#WWWeek - key themes relevant to the WASH agenda


The Fund Coordinator GSI Specialist, Jose Mott, recently attended SIWI World Water Week in Stockholm in late August. Jose reflects on the event and some of the key themes relevant to the WASH agenda that emerged from the week long meeting that brought together 4,000 participants from 138 countries - the annual focal point for the globes water issues. 


The World Water Week theme for 2019 was Water for Society: Including All (Leaving No one Behind). The Australian Government (DFAT) supported a strong presence of the Fund and its associated partners, through having a shared booth for the Water for Women Fund (WfW) and The Australian Water Partnership (AWP). Fund partners Wateraid, SNV and UTS-ISF also attended the event, and were involved in a number of different sessions. 


The shared booth provided an opportunity to share information about the Fund and individual partner projects, including partner knowledge products developed as part of Water for Women projects. Along with SNV, Wateraid, UTS-ISF, the Fund Coordinator was directly involved through co-convening the seminar Women and Youth Living Apart Together and the side event Do No Harm: Reaffirming Principles and Practice.


The overall theme that resonated throughout the week was the need for improved governance and collaboration to drive better water stewardship, and how this is more urgent than ever, due to the existential threats that climate change poses on global, country and local levels. Effective and context sensitive partnerships for coordinated planning, policy, programming, data collection and monitoring are key to ensuring more equitable and sustainable outcomes for all in society. These outcomes will not be achieved without the empowerment of women, Indigenous peoples, people with disabilities and other marginalised groups.


At the closing ceremony, the Rapporteurs were asked to summarise their main takeaways from the week’s sessions in one word: Nexus approach, Innovation, Partnerships, Stewardship and Empowerment.


Below is a list of some of the key themes arising from World Water Week, that are relevant to the WASH agenda.


Menstrual Hygiene Management

“We need to increase donor attention and investment, and couple them with committed governments. To promote women’s economic empowerment, we need more programmes showing the link to outcomes for women and businesses. To break the taboo is a very challenging issue, it involves addressing social norms relating to what it means to be a woman.” (Aditi Krishna, Iris Group)


Disability Inclusion

“You can’t underestimate the power of being present where decisions are being made.” (Nalule Safia Juuko, Ugandan Parliamentarian – Person with a disability).

“People with disabilities must be involved in decision-making.

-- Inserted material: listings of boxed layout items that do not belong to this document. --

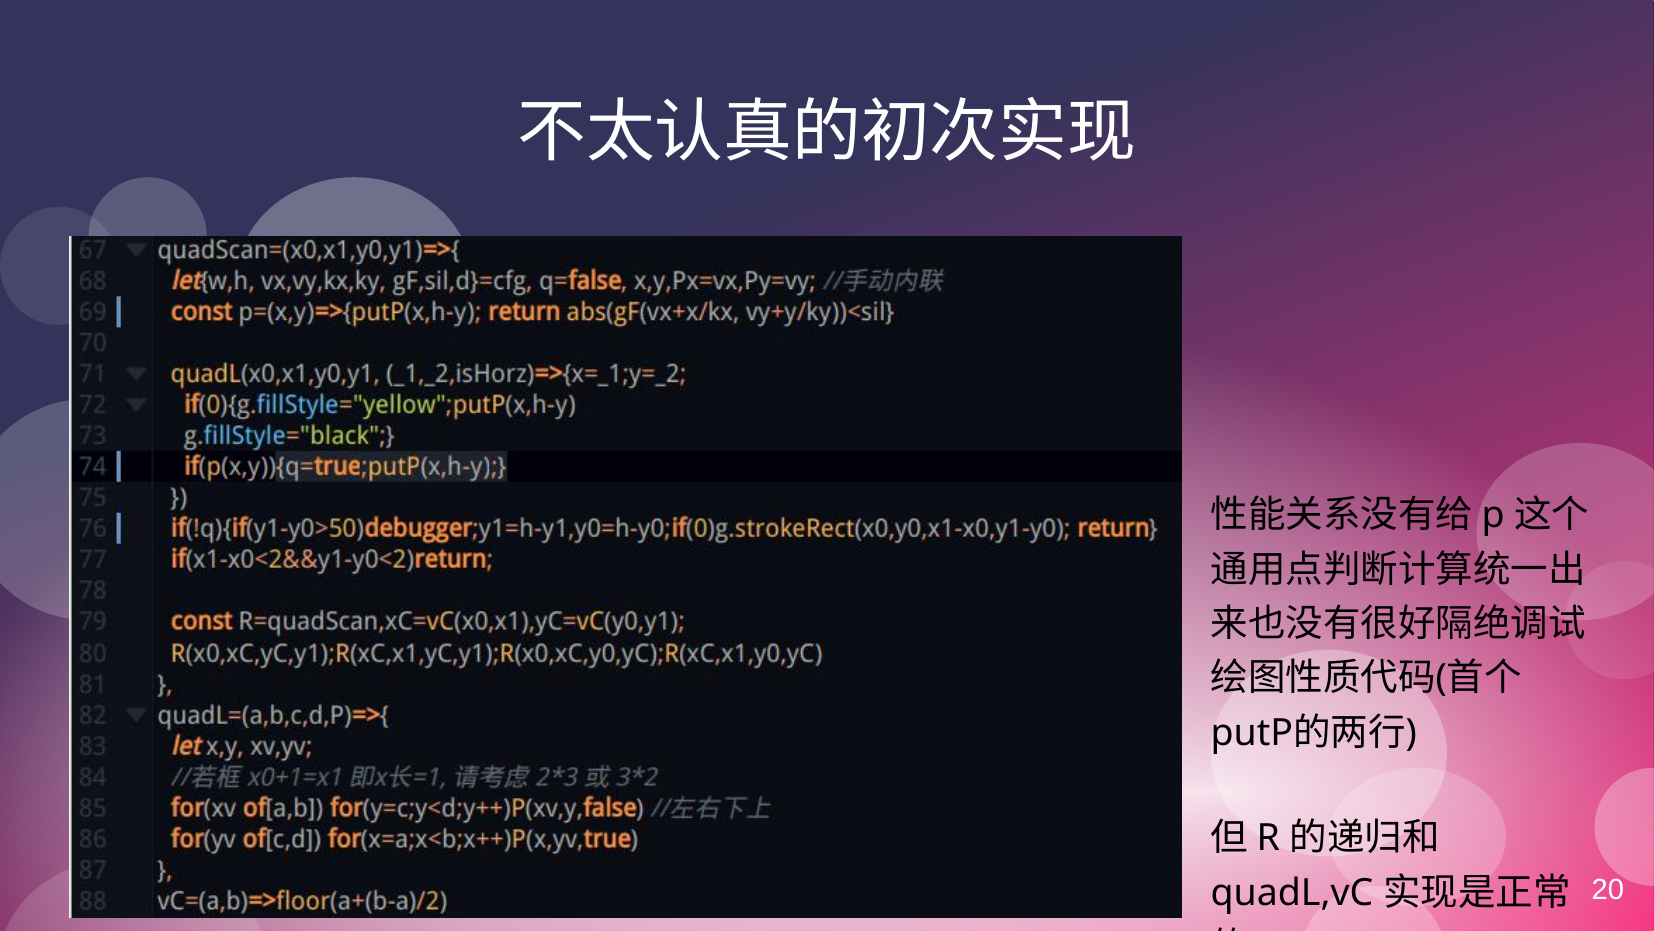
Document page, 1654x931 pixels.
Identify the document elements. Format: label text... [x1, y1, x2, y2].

picture [69, 236, 1182, 918]
text_box 性能关系没有给 p 这个通用点判断计算统一出来也没有很好隔绝调试绘图性质代码(首个putP的两行) 但 R 的递归和 quadL,vC 实现是正常的 [1210, 484, 1595, 915]
title 不太认真的初次实现 [88, 44, 1565, 207]
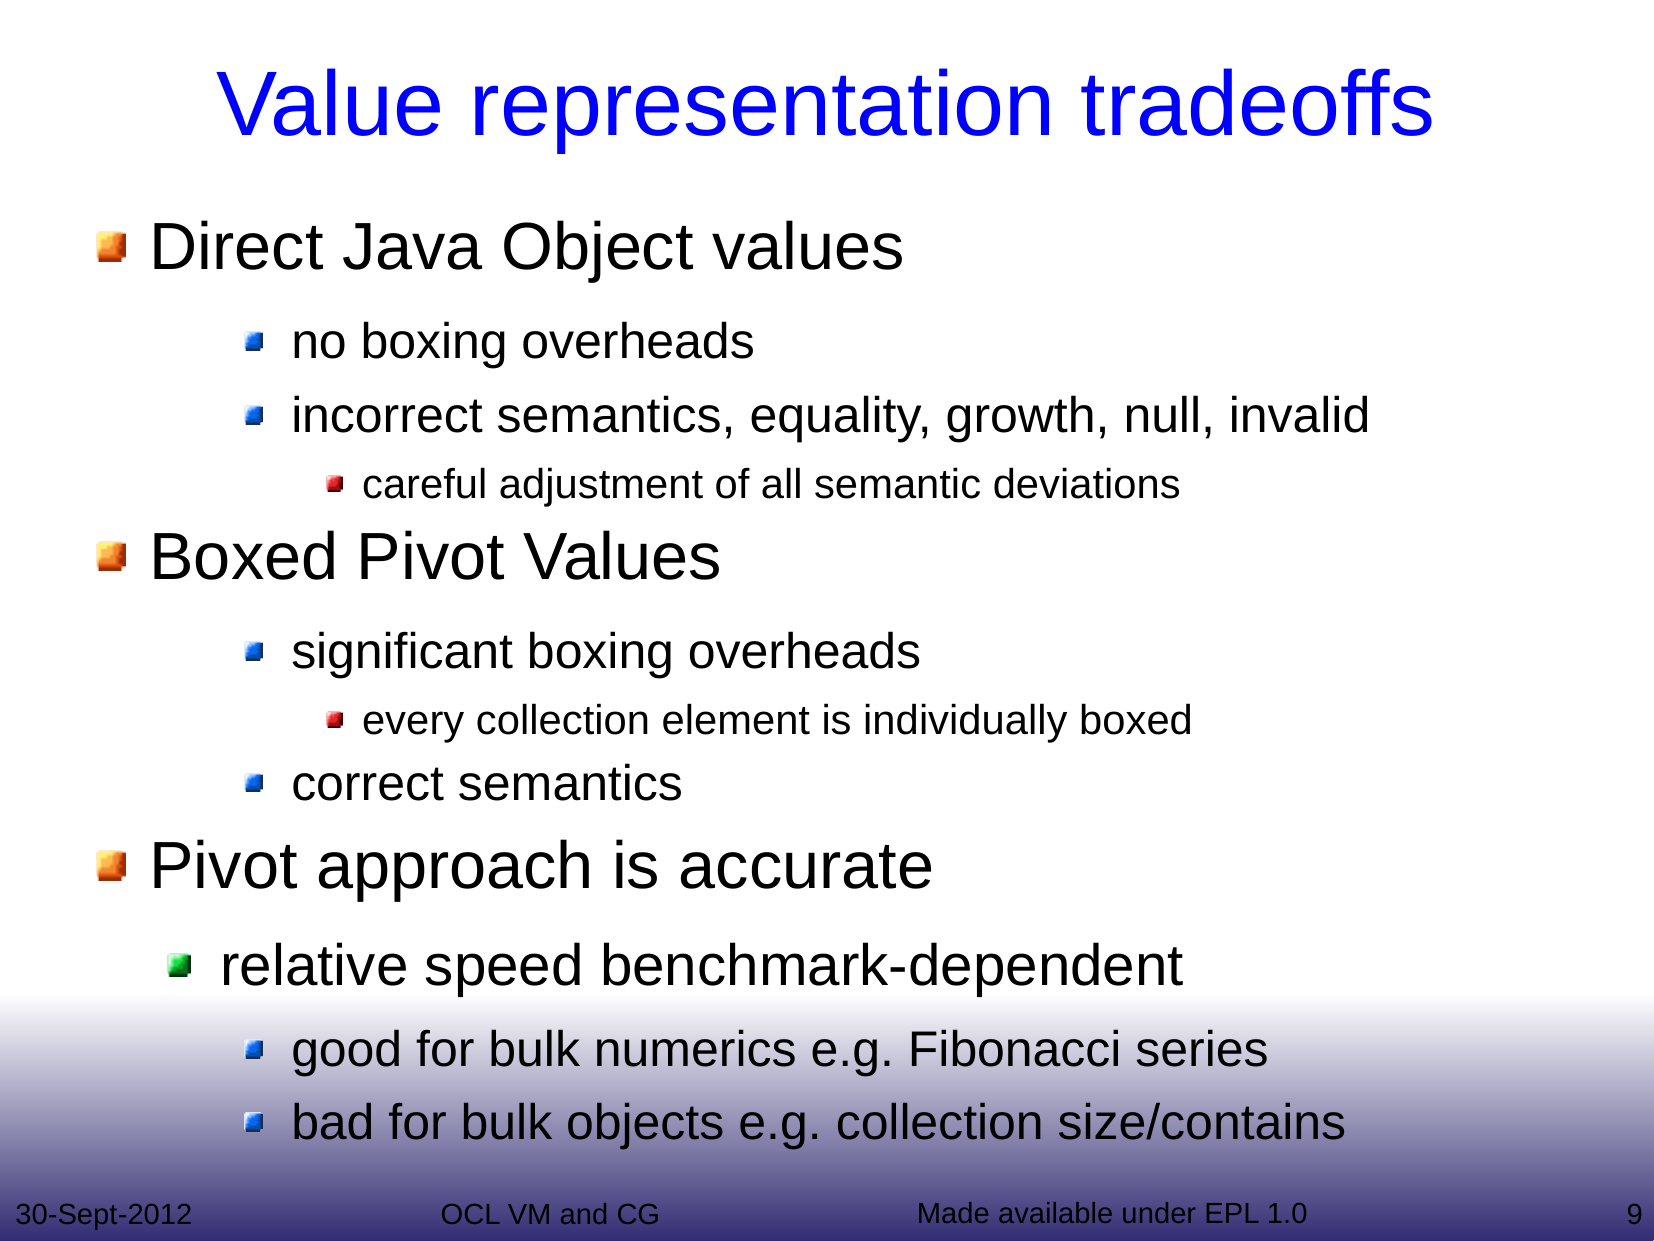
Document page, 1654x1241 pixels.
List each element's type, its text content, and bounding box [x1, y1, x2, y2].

list Direct Java Object values no boxing overheads incorrect semantics, equality, growth, null, invalid careful adjustment of all semantic deviations Boxed Pivot Values significant boxing overheads every collection element is individually boxed correct semantics Pivot approach is accurate relative speed benchmark-dependent good for bulk numerics e.g. Fibonacci series bad for bulk objects e.g. collection size/contains [78, 209, 1567, 1156]
title Value representation tradeoffs [82, 49, 1571, 158]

You can’t expect people who have no experience of disability to understand what disabled people need.”

People with disabilities need to “amplify” their voices” to increase the representation of people with disabilities into leadership roles.


Leave No-one Behind

“Water is a connector of people. Leaving no one behind means connecting people in terms of your ideas, your knowledge, your resources.” (Hassanatu Mansaray, African Development Bank, Sierra Leone)


Partnerships and collaboration

“Collaboration, collective action and thinking outside the box. We need to document better and show the impact of what works.” (Diana Caceres, Water Integrity Network, Germany)


Gender equality and women’s empowerment

“It’s the first time I’ve noticed that gender is so embedded in everything. For me, this is a big, big shift – a sign that things are moving in the right direction.” (Shenaaz Moosa, SouthSouthNorth, South Africa).

“The number one thing is empowerment of women – if women are not in power, I don’t think equitable water provision will progress.” (Everlyne Nabakka, Uganda, Young Water Solutions / EcoUga Pads)


Water and Faith

“Faith based organisations are the oldest NGOs in the world, they have a long-term perspective and reach communities others don’t. If a preacher says: wash your hands, it makes more impact than if UNICEF tells you to do it.” (Henk Holstlag, Smart Centre Group)


Behaviour Change

“Behavioural change is about a sense of agency and empowerment. Top-down approaches will rarely reach their full potential. We must understand what makes people tick.” (Paula Caballero, Rare). We are social animals and as such, emotions usually trump reason. The fact that we care about what others think, means that if one individual changes, there is a good chance that others will follow suit.